Le sommet historique des parrains

© Keystone / AP / Remo Nassi
Lucky Luciano (Salvatore Lucania, 1897-1962) de Lercara Friddi (Sicile) à l’hôtel Excelsior de Rome, 11 juin 1948. 

En octobre 1957, le gotha de la Cosa nostra américaine et de son homologue sicilienne accordent leurs violons à Palerme afin d’optimiser leurs trafics, sous l’ombre tutélaire de Lucky Luciano, le père du crime organisé moderne.

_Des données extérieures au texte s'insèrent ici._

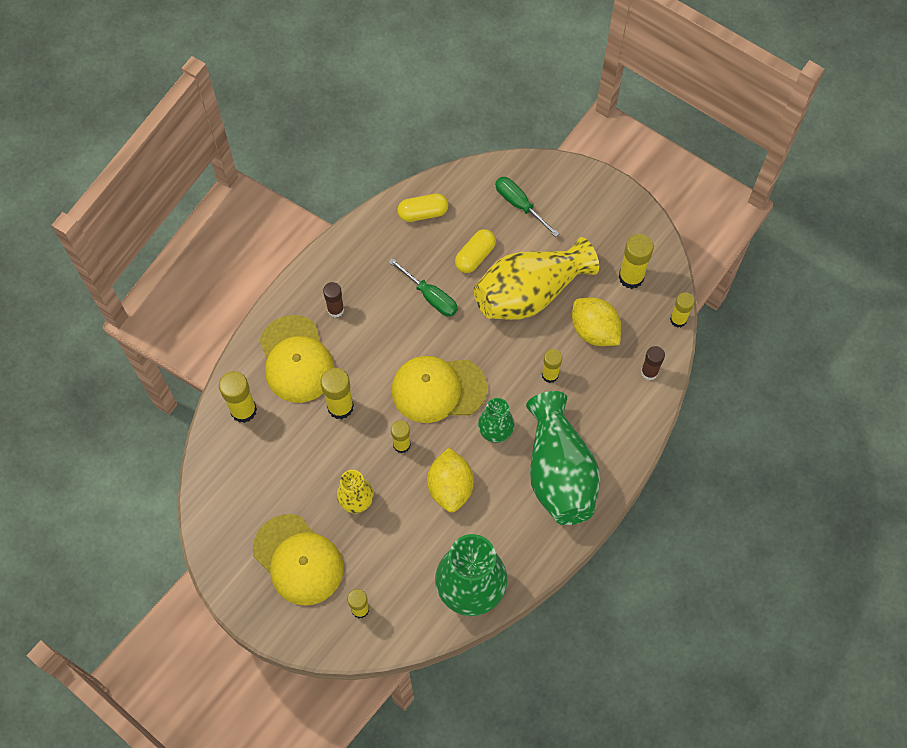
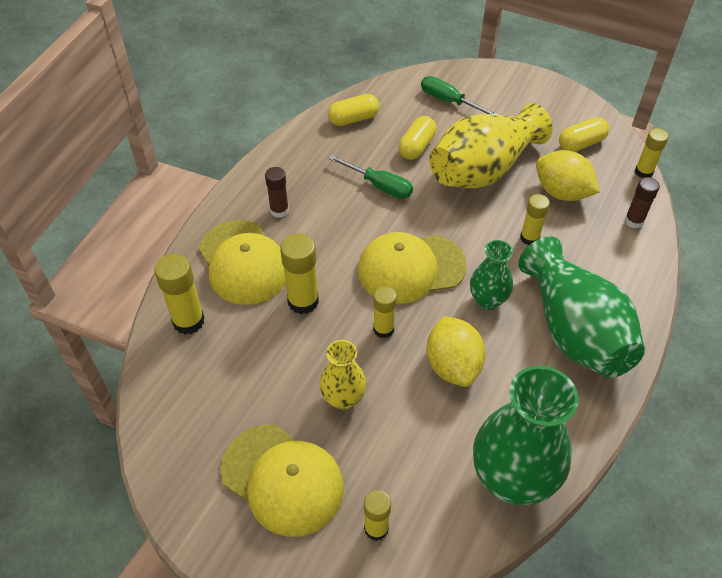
camera: 10 degrees left, 15 degrees down
(631, 277) = (581, 144): yellow glue stick -> yellow capsule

Le 10 octobre 1957, la préfecture de Palerme est avisée d’une activité plus dense que d’habitude au Grand Hôtel et des Palmes. Situé via Roma, en plein centre de la ville, l’établissement est l’endroit le plus chic – avec la Villa Igiea, plus excentrée – où descendre quand on est en visite dans la capitale insulaire. L’agent de police Malannino se rend donc sur place, monte au bar et note la présence de Giuseppe Genco Russo, l’homme qui a remplacé le capo dei capi (le chef des chefs) Calogero Vizzini, dit Don Calò, depuis la mort de celui-ci en juillet 1954. Deux jours plus tard, l’agent Lo Piccolo relate à son tour ce brassage inaccoutumé dans deux notes de service: «12 octobre: arrivée de Sorge, Galante et Bonanno qui logent à l’hôtel. Ce même jour: Giovanni Bonventre, Francesco Garofalo, Genco Russo et "cinq inconnus" rendent visite aux premiers. L’après-midi, "douze inconnus" accompagnent Genco Russo, Galante, Bonanno, Vitale et Di Bella. 16 octobre: Bonanno, Galante, Bonventre, Garofalo se rencontrent à nouveau en compagnie cette fois de Gaspare Magaddino.»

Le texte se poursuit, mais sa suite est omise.